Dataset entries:
---+---
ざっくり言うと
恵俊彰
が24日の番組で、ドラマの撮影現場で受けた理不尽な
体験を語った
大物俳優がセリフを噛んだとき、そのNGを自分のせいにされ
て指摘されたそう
---+---
#### WORK INSTRUCTION
In this exercise, you retype all of the data exactly as it appears above.

#### ANSWER SPACE
ざっくり言うと
恵俊彰
が24日の番組で、ドラマの撮影現場で受けた理不尽な
体験を語った
大物俳優がセリフを噛んだとき、そのNGを自分のせいにされ
て指摘されたそう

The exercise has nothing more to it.